Par un mémoire en défense, enregistré le 19 mars 2024, le directeur départemental des finances publiques de la Seine-Saint-Denis conclut au rejet de la requête de M. A….
Il soutient que les moyens de la requête ne sont pas fondés.
Par une ordonnance du 27 juin 2025, la clôture de l’instruction a été fixée au 27 juillet 2025.
Les parties ont été informées, par courrier du 23 septembre 2025, en application de l’article R. 611-7 du code de justice administrative, que le jugement à intervenir était susceptible d’être fondé sur le moyen relevé d’office tiré de que les conclusions tendant à la décharge de l’obligation de payer résultant de la notification de la mise en demeure de payer en date du 4 juillet 2022 sont irrecevables, dès lors que la présentation d’une réclamation d’assiette assortie d’une demande de sursis légal de paiement le 21 octobre 2022, intervenue avant le dépôt de la présente requête, a rendu caduc cet acte de poursuite.
Vu les autres pièces du dossier.
Vu :
- le code général des impôts et le livre des procédures fiscales,
- le code de justice administrative.
Les parties ont été régulièrement averties du jour de l’audience.
Ont été entendus au cours de l’audience publique :
- le rapport de Mme Dupuy-Bardot, première conseillère,
- les conclusions de Mme Nguër, rapporteure publique.

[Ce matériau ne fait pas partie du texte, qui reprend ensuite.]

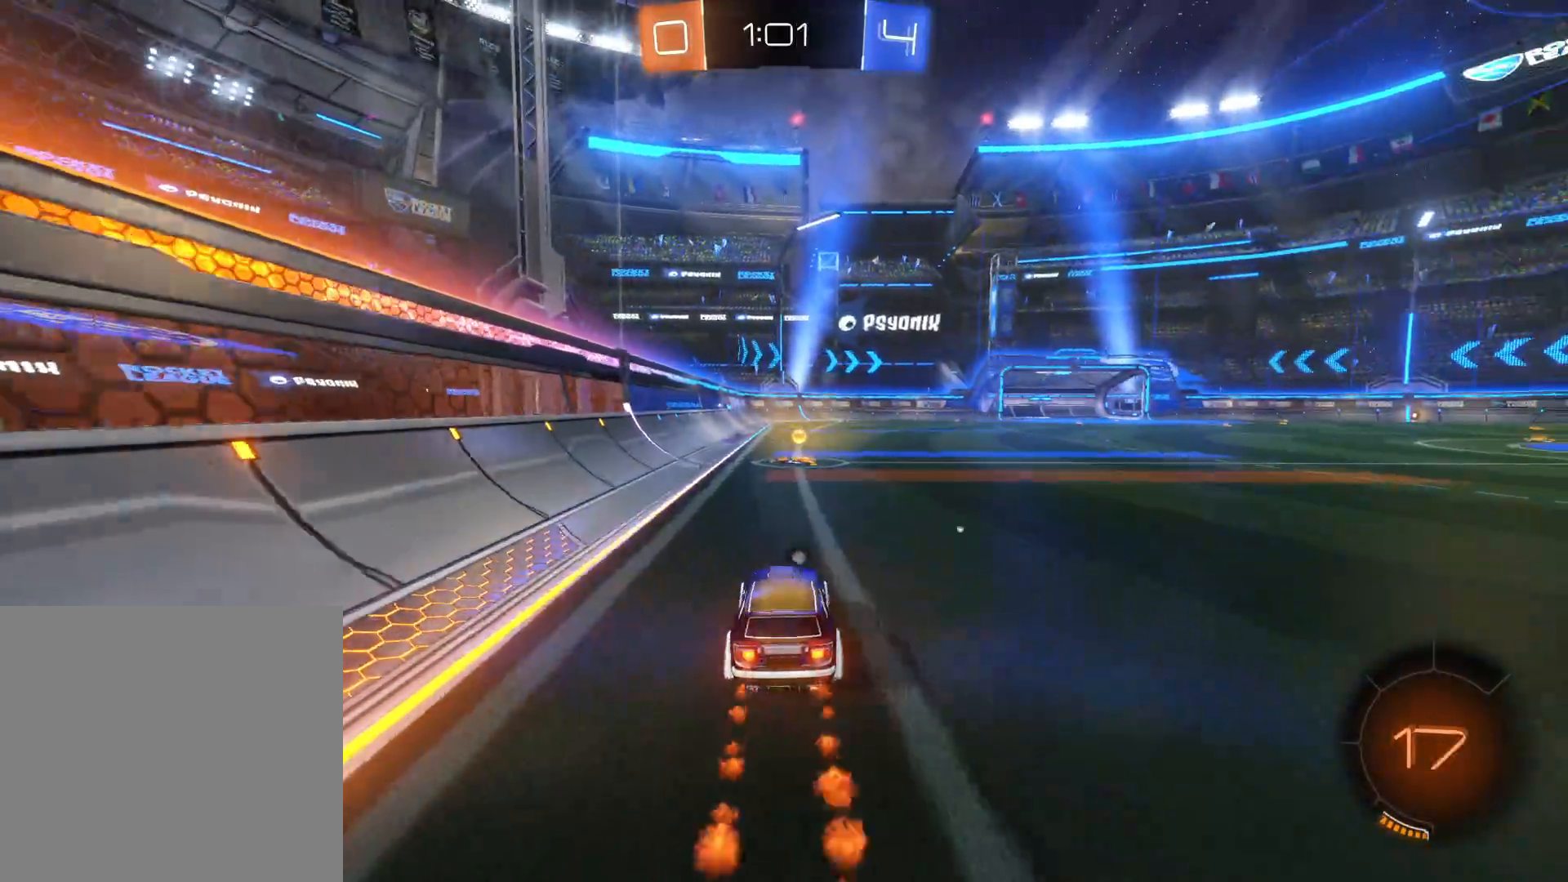
{"buttons": ["L1", "R2"], "left_stick": "right", "right_stick": "center", "events": [[183, "CIRCLE", "up"], [283, "TRIANGLE", "down"], [316, "left_stick", "right"], [383, "TRIANGLE", "up"], [416, "L1", "down"]]}
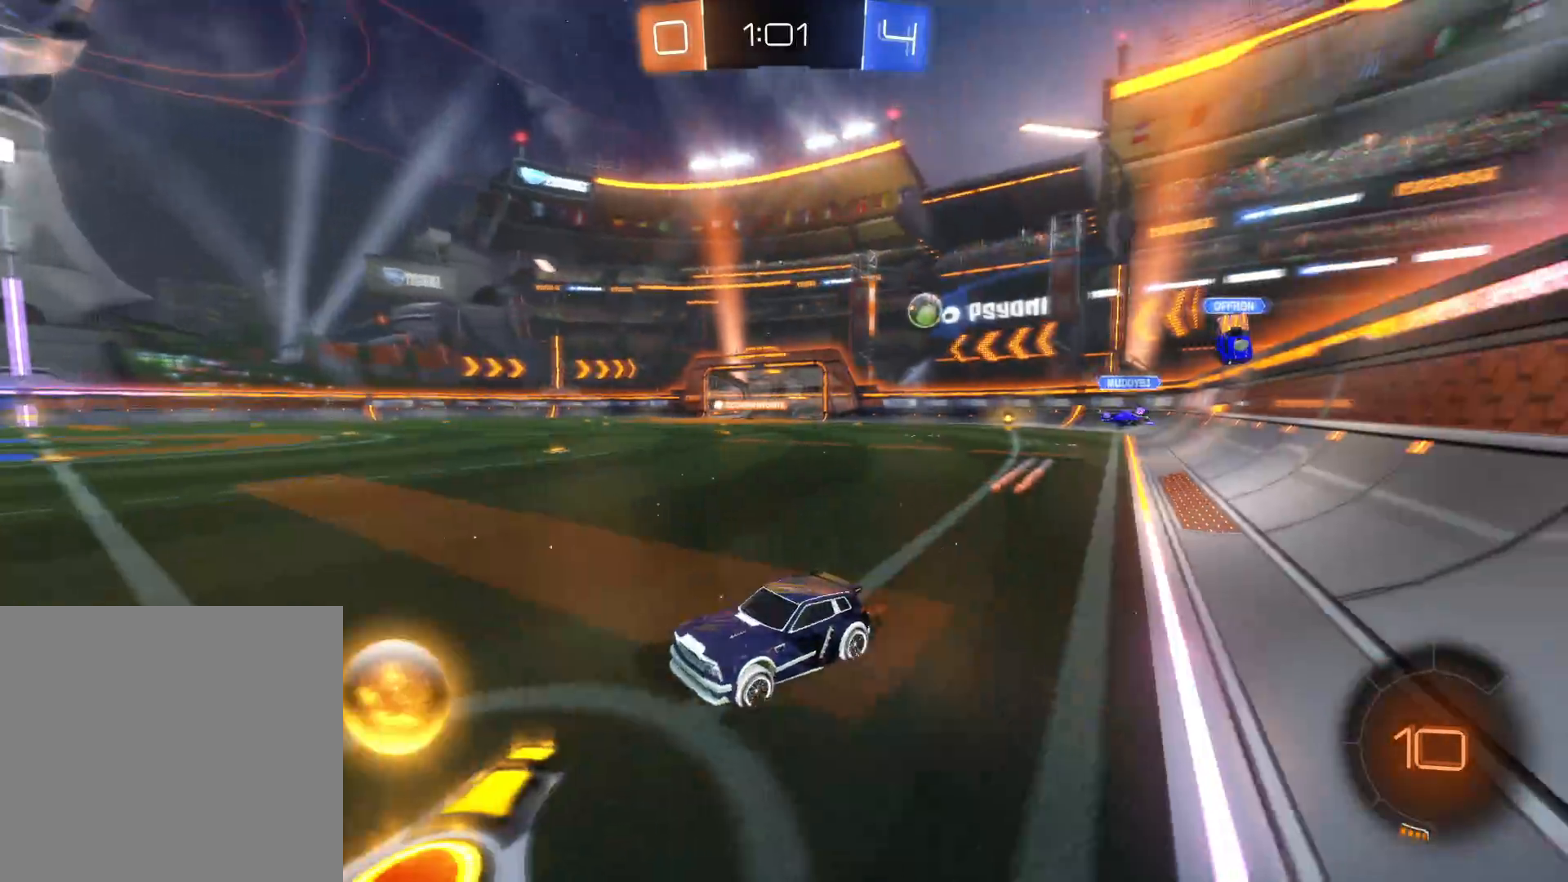
{"buttons": ["CIRCLE", "R2"], "left_stick": "right", "right_stick": "center", "events": [[33, "L1", "up"], [183, "CIRCLE", "down"]]}
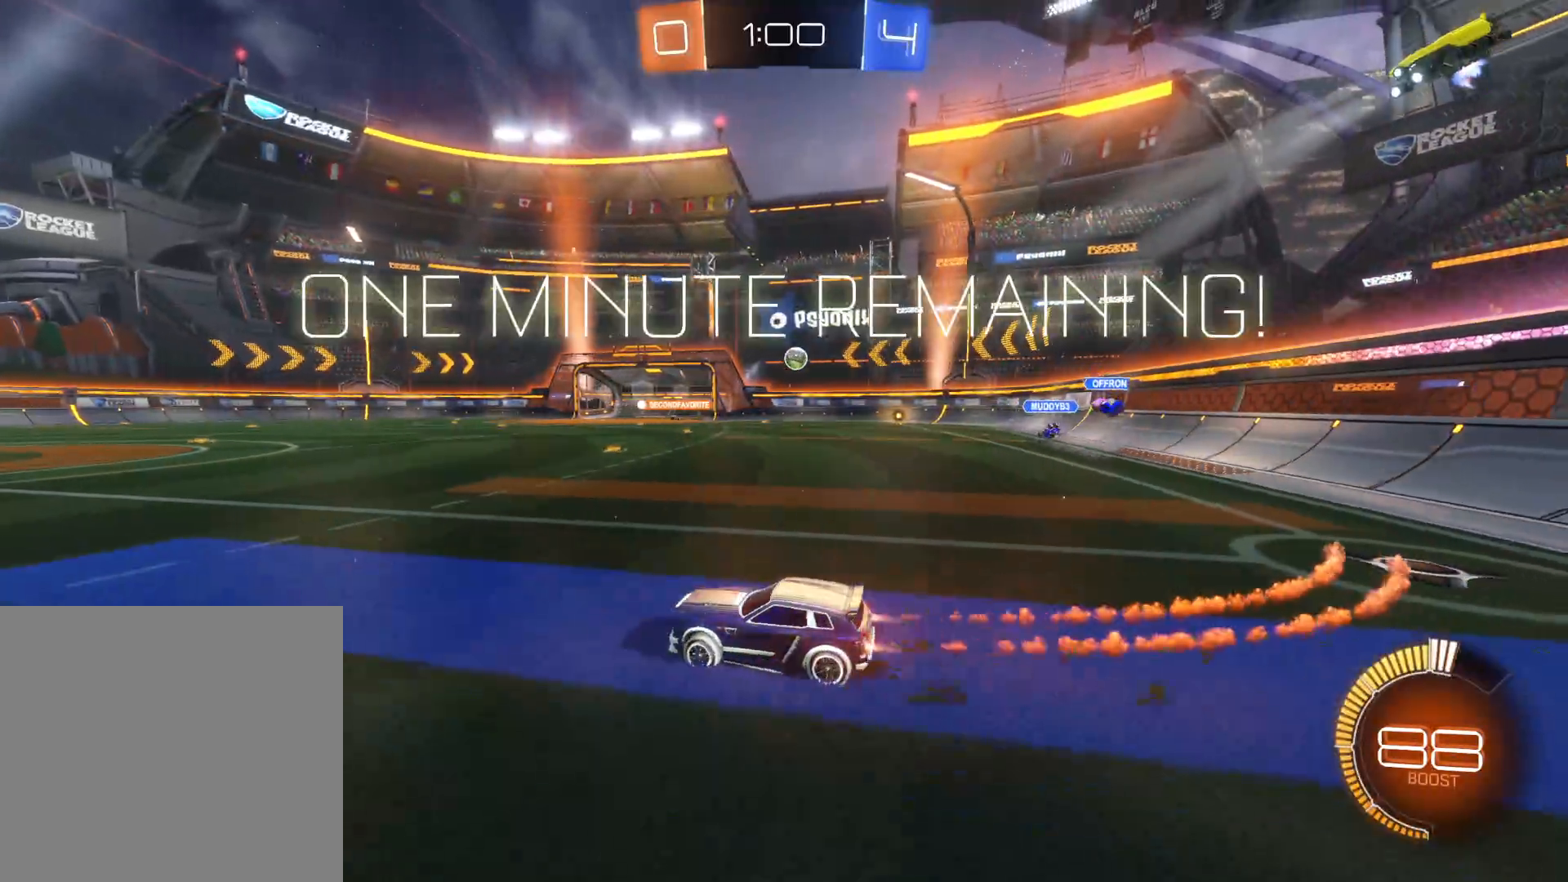
{"buttons": ["R2"], "left_stick": "up-left", "right_stick": "center", "events": [[283, "CIRCLE", "up"], [300, "left_stick", "up"], [416, "CROSS", "down"], [433, "left_stick", "up-left"], [483, "CROSS", "up"]]}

Les parties n’étaient ni présentes, ni représentées.
Considérant ce qui suit :
La société à responsabilité limitée ERTP, qui exerce une activité de travaux de maçonnerie générale, a fait l’objet d’une vérification de sa comptabilité portant sur les exercices clos en 2013, 2014 et 2015. Des rectifications en matière d’impôt sur les sociétés et de taxe sur la valeur ajoutée en ont résulté, qui ont été notifiées à la société par proposition de rectification du 18 octobre 2016. Par ailleurs, faute pour la société d’avoir désigné les bénéficiaires de distributions occultes, l’administration lui a indiqué, par lettre du 12 septembre 2017, que lui était infligée, au titre de l’exercice clos en 2014, l’amende prévue à l’article 1759 du code général des impôts, pour un montant de 273 380 euros. Pour le recouvrement de cette amende, un avis de mise en recouvrement et une mise en demeure de payer du 4 juillet 2022 ont été émis à l’encontre de M. A…, en sa qualité de gérant et associé de la société, sur le fondement du 3 du V de l’article 1754 du même code. Par la présente requête, M. A… demande au tribunal de prononcer la décharge de cette amende, ainsi que la décharge de l’obligation de payer la somme de 273 380 euros procédant de la mise en demeure du 4 juillet 2022.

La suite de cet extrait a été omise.